When people think of an exotic location like Iceland, to holiday, a couple of questions crop up frequently and one of them is “When is the best time to go to Iceland?”. It is a little difficult one to answer, because Iceland’s landscape is dotted with active volcanoes, geysers, lava fields, glaciers, waterfalls and ice caves. It is a geologically active Nordic island and hence known for its unpredictable nature. The weather is neither good nor bad and each season brings about a different and new Icelandic experience.

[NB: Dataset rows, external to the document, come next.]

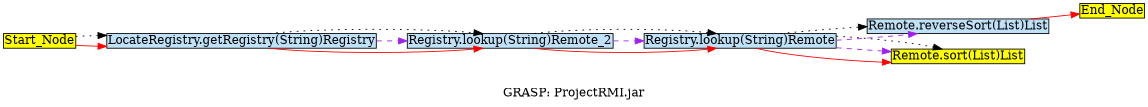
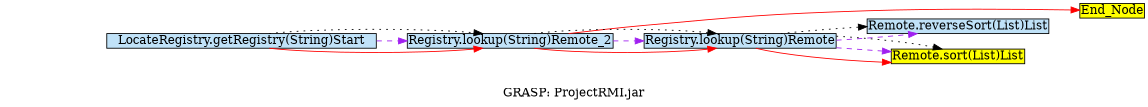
  digraph {
    label="GRASP: ProjectRMI.jar"
    rankdir=LR
    node [fillcolor="#c0e2f8" margin=0.02 shape=box style=filled]
    edge [color=red style=solid]
-   Start_Node [fillcolor=yellow height=0 width=0]
-   "LocateRegistry.getRegistry(String)Registry" [height=0 width=0]
+   "LocateRegistry.getRegistry(String)Registry" [height=0 width=0 label="LocateRegistry.getRegistry(String)Start"]
    "Registry.lookup(String)Remote_2" [height=0 width=0]
    "Remote.reverseSort(List)List" [height=0 width=0]
    End_Node [fillcolor=yellow height=0 width=0]
    "Remote.sort(List)List" [fillcolor=yellow height=0 width=0]
    "Registry.lookup(String)Remote" [height=0 width=0]
-   Start_Node -> "LocateRegistry.getRegistry(String)Registry"
-   Start_Node -> "LocateRegistry.getRegistry(String)Registry" [color=black style=dotted]
    "LocateRegistry.getRegistry(String)Registry" -> "Registry.lookup(String)Remote_2"
    "LocateRegistry.getRegistry(String)Registry" -> "Registry.lookup(String)Remote_2" [color=purple style=dashed]
    "LocateRegistry.getRegistry(String)Registry" -> "Registry.lookup(String)Remote_2" [color=black style=dotted]
    "Registry.lookup(String)Remote_2" -> "Registry.lookup(String)Remote"
    "Registry.lookup(String)Remote_2" -> "Registry.lookup(String)Remote" [color=purple style=dashed]
    "Registry.lookup(String)Remote_2" -> "Registry.lookup(String)Remote" [color=black style=dotted]
-   "Remote.reverseSort(List)List" -> End_Node
+   "Registry.lookup(String)Remote_2" -> End_Node
    "Registry.lookup(String)Remote" -> "Remote.reverseSort(List)List" [color=purple style=dashed]
    "Registry.lookup(String)Remote" -> "Remote.reverseSort(List)List" [color=black style=dotted]
    "Registry.lookup(String)Remote" -> "Remote.sort(List)List"
    "Registry.lookup(String)Remote" -> "Remote.sort(List)List" [color=purple style=dashed]
    "Registry.lookup(String)Remote" -> "Remote.sort(List)List" [color=black style=dotted]
  }
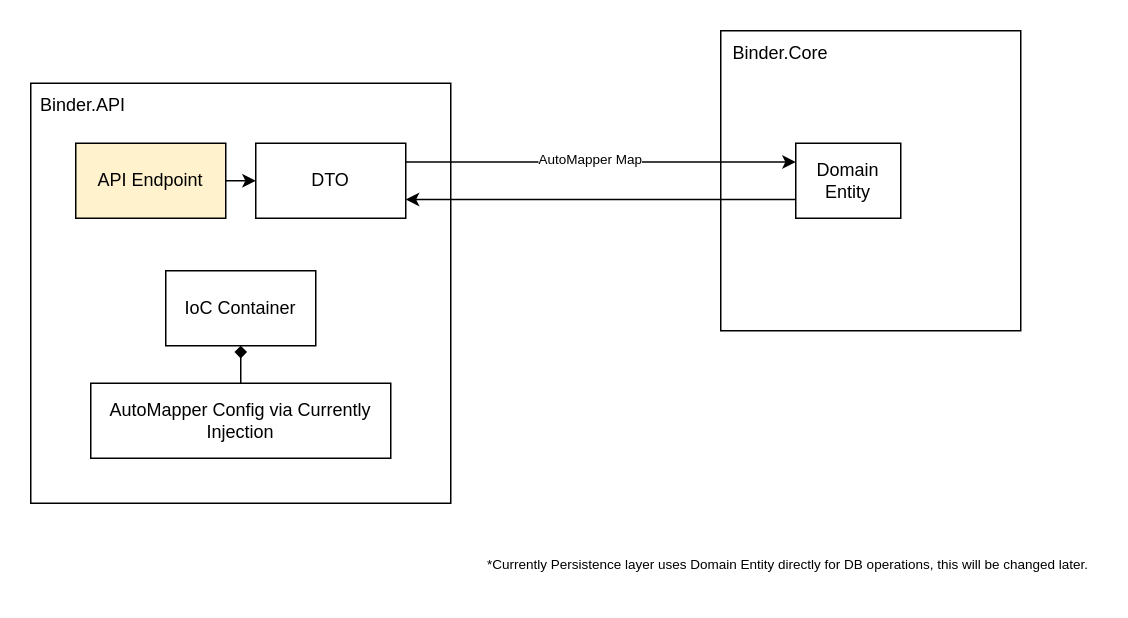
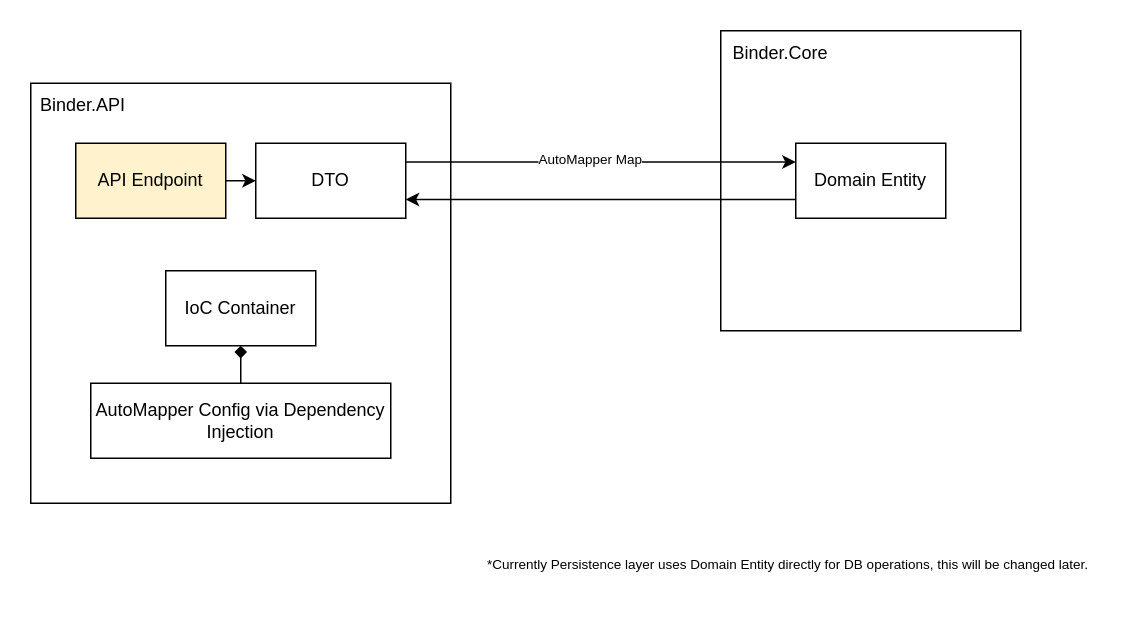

With a plethora of different landscapes, sights and places to visit and activities to do in Iceland, it first becomes necessary to identify what one would like to experience in this picturesque island. So, here’s what one can expect in each season
Iceland in winter:
Visiting Iceland in winter (December to March) can be a breath-taking experience. Though the number of tourists visiting in winter are very less because of the sub-zero temperatures, the snowy landscapes, Northern light displays and exotic scheduled tours across glacier ice caves and ice tunnels can make your visit a dream come true. These tours and packages generally include hiking on ice-blue glaciers and visiting crystal ice caves via spectacular sites like lava fields and hot springs. These ice caves are best explored in winter, because of thick ice covers and summer obviously means that these places may experience meltdowns. The days are short but the light exuded by the winter sun is beautiful. The weather changes frequently in winter and hence within a short timespan a sunshine may turn into a snowstorm and vice versa. Dressing in layers, in proper winter thermal gear and packing and travelling responsibly is the key to survive winter escapades in Iceland.
Iceland in summer:
Iceland in summer (June to August) means long days, midnight sun, lush greenery and scenic locales. However, a summer visit also means more tourist crowds and expensive rates for tours and accommodation. Tourists can make the most of the beautiful midnight sun, explore the rugged interiors and colourful mountains of Landmannalaugar and Kerlingarfjoll, and the crater lake Viti in Southeast Iceland, which are open mostly in summer. Summer is also the best time to hike and explore the Icelandic countryside, go berry-picking, swim in the ocean and celebrate the festive season with the locals. Iceland is home to one of the world’s largest puffin colonies and other beautiful birds which usually make Iceland their home from April to August.
Iceland in autumn:
Iceland in autumn(September to November) is spectacular with golden light and colourful autumnal trees. From a tourist perspective, this may be the best time to visit because of fewer crowds and better prices unlike the summer. The weather may be a tad unpredictable but not like the drastic weather changes in winter. The pingvellir national park in its autumnal hues makes an autumnal visit to Iceland truly worthwhile. The northern lights that appear from September until April, especially around the equinoxes, are a beautiful sight to behold. Iceland in autumn is a part of the low season travel.
Iceland in spring:
Touring Iceland in spring means watching a snow-covered hibernating landscape slowly emerge with life. The interior parts if Iceland remain blanketed in snow which makes the terrain spectacularly beautiful. The months of April-May with a particularly low tourist inflow are ideal for bird watching, whale sighting, and stunning views of countryside mountains, rivers and hotsprings. The rates are also reasonable and the crowds manageable.
Overall, it can be said that Iceland is beautiful in all seasons. When tourists decide what they would like to experience here, then it becomes easier and simpler to plan a holiday at this beautiful place.